I'm running a large MPI job of the WRF model application (720 cores), compiled using Intel 2015u1 (15.0.1) and the MVAPICH2 MPI library.
When compiling in debug mode I'm using the following switches :
-g -O0 -fno-inline -no-ip -traceback -fpe0 -check noarg_temp_created,bounds,format,output_conversion,pointers,uninit -ftrapuv -unroll0 -u
I'm running until I have an exception overflow : error (72): floating overflow
However, the traceback of the output file form the specific core is empty with no useful info.
Any ideas on how to proceed in locating the problematic specific line of code ?
Please present the traceback information that you dismissed as being "empty with no useful info". (If it is really empty, we can't know whether the absent information is useful or not, can we?)
You're right -- here is the traceback which is not useful from my perspective :
forrtl: error (72): floating overflow
Image PC Routine Line Source
wrf_FAST_43bins_V 0000000011072C41 Unknown Unknown Unknown
wrf_FAST_43bins_V 0000000011071397 Unknown Unknown Unknown
libnetcdff.so.6 00002AAAAAB9FD12 Unknown Unknown Unknown
libnetcdff.so.6 00002AAAAAB9FB66 Unknown Unknown Unknown
libnetcdff.so.6 00002AAAAAB865BC Unknown Unknown Unknown
libnetcdff.so.6 00002AAAAAB8AE12 Unknown Unknown Unknown
libpthread.so.0 0000003BB080F7E0 Unknown Unknown Unknown
wrf_FAST_43bins_V 000000000E9BA787 Unknown Unknown Unknown
wrf_FAST_43bins_V 0000000006547964 Unknown Unknown Unknown
wrf_FAST_43bins_V 000000000639E156 Unknown Unknown Unknown
wrf_FAST_43bins_V 00000000043C54DE Unknown Unknown Unknown
wrf_FAST_43bins_V 0000000003A75634 Unknown Unknown Unknown
wrf_FAST_43bins_V 0000000003496833 Unknown Unknown Unknown
wrf_FAST_43bins_V 000000000050C3D5 Unknown Unknown Unknown
wrf_FAST_43bins_V 0000000000408572 Unknown Unknown Unknown
wrf_FAST_43bins_V 0000000000407AC5 Unknown Unknown Unknown
wrf_FAST_43bins_V 0000000000407A7E Unknown Unknown Unknown
libc.so.6 0000003BB001ED5D Unknown Unknown Unknown
wrf_FAST_43bins_V 0000000000407989 Unknown Unknown Unknown
From the PC (program counter) values in the traceback and compiler listings one could find the line number where the fault occurred.
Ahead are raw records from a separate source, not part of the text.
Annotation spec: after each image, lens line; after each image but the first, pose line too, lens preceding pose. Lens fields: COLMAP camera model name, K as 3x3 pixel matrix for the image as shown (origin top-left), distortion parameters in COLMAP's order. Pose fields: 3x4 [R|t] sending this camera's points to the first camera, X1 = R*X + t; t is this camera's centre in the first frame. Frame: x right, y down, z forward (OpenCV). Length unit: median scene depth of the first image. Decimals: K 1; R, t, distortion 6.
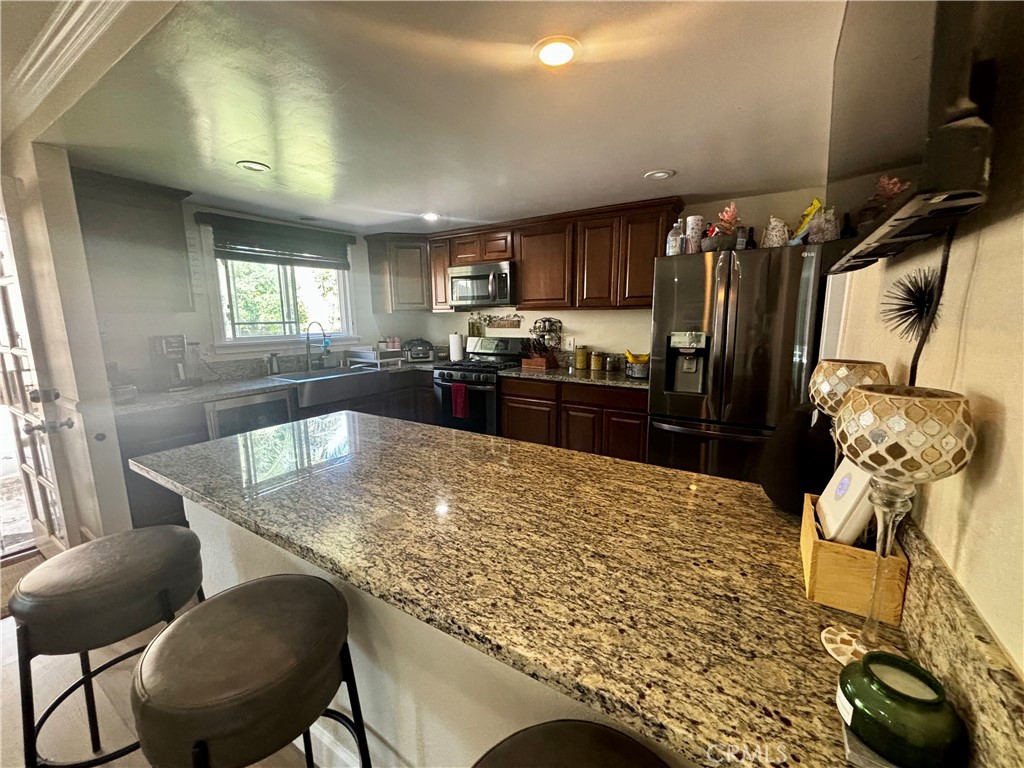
lens RADIAL K [[413.4, 0, 512.8], [0, 413.4, 381.5], [0, 0, 1]] dist [0.004353, -0.000646]
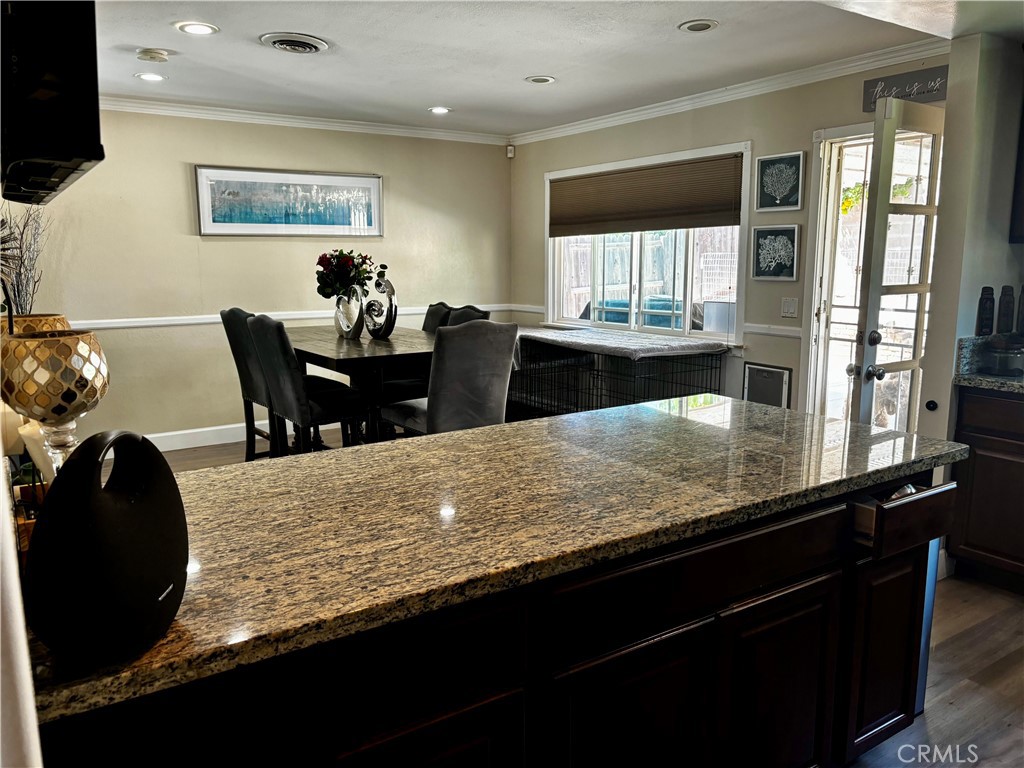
lens RADIAL K [[783.5, 0, 512.9], [0, 783.5, 383.7], [0, 0, 1]] dist [0.002381, 0.015226]
pose [[-0.410210, 0.163704, -0.897178, 0.962582], [-0.146294, 0.959207, 0.241911, -0.221718], [0.900181, 0.230486, -0.369527, 1.248257]]
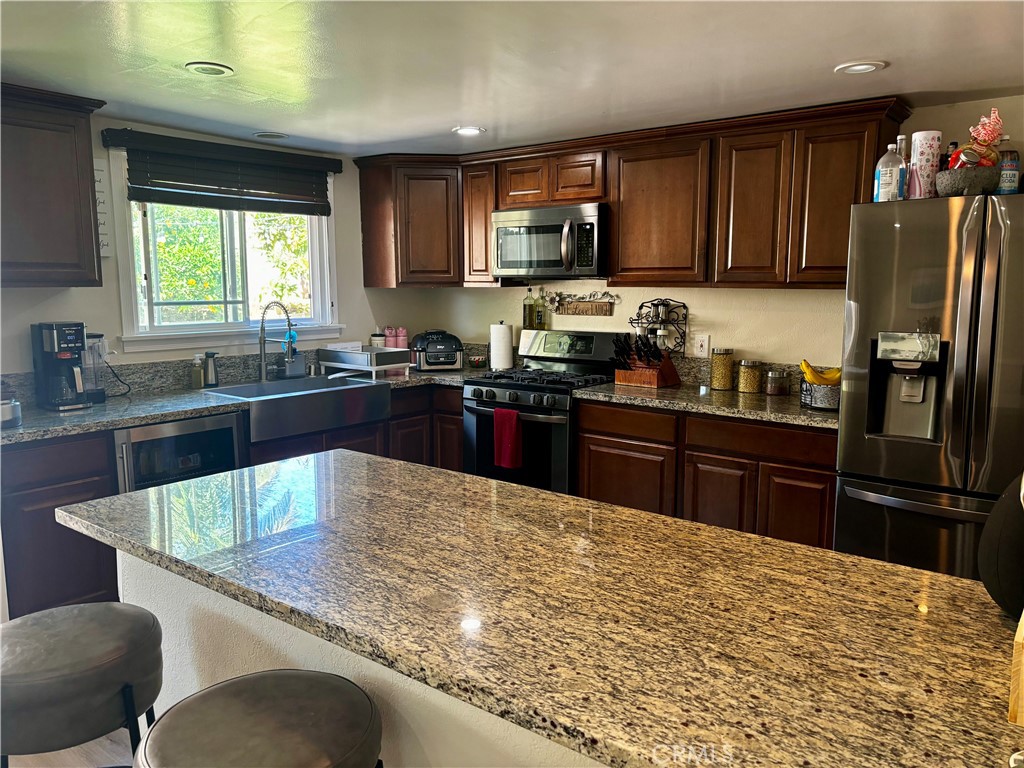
lens RADIAL K [[783.5, 0, 508.8], [0, 783.5, 382.1], [0, 0, 1]] dist [0.002381, 0.015226]
pose [[0.993945, 0.023770, -0.107281, -0.022315], [-0.026807, 0.999277, -0.026950, -0.011024], [0.106563, 0.029663, 0.993863, -0.255279]]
That, however, is a bit time-consuming and cumbersome, and is necessary only if the fault occurs in optimized code.
Did you build the object/library containing wrf_FAST_43bins_V yourself? Did you specify -traceback when compiling that, as well as when compiling libnetcdff.so.6? If not, you could recompile at least the source containing wrf_FAST_43bins_V with -traceback (and relink with -traceback) and run again to obtain a traceback with line numbers displayed.
Thanks for your time taken answering my question.
The WRF model *.exe file, linking the *FAST_43bins* module as well as the NetCDF library, is being generated using a special make file. In that file I used the debug mode as mentioned above.
I have attached the make file "configure.wrf_IDZ" that I used for compilation. You will find a variant of the above compiler switches under "FCDEBUG" (I tried some changes since then, no luck).
Do you see any issues that I should consider changing that might limit the ability of -traceback switch to show the maximum details including line number ?
I'm afraid that I cannot help you directly with WRF, since I have never used it or attempted to build it. In fact, as of now the WRF site is not working, and the sign-up page is off-line.
However, you can find out if a particular object file, e.g, wrf_FAST_43bins_V.o, contains line-number information by using the command:
readelf --debug-dump=decodedline wrf_FAST_43bins_V.o
If the file contains line-number debugging information, you should see output resembling:
Decoded dump of debug contents of section .debug_line: CU: wrifes.f: File name Line number Starting address wrifes.f 1 0 wrifes.f 9 0x1c wrifes.f 10 0x26 wrifes.f 11 0x84 wrifes.f 13 0xa0 wrifes.f 14 0xaa wrifes.f 15 0x11b
I used a test file, wrifes.f, just to give you concrete information; this file has nothing to do with WRF. Had I compiled the file without specifying -traceback or -g, the table that I just showed would have been empty.
Note that you now have a table of line-numbers and offsets relative to the routine entry points. You can obtain entry point offsets by running nm -g on the executable that you ran before you obtained the traceback, or you can tell the linker to produce a map when you build your a.out the next time. For each address in the traceback, you can subtract the entry-point address of the routine to obtain the relative address, which you can use in the table produced by readelf to find the corresponding line number in the pertinent source code.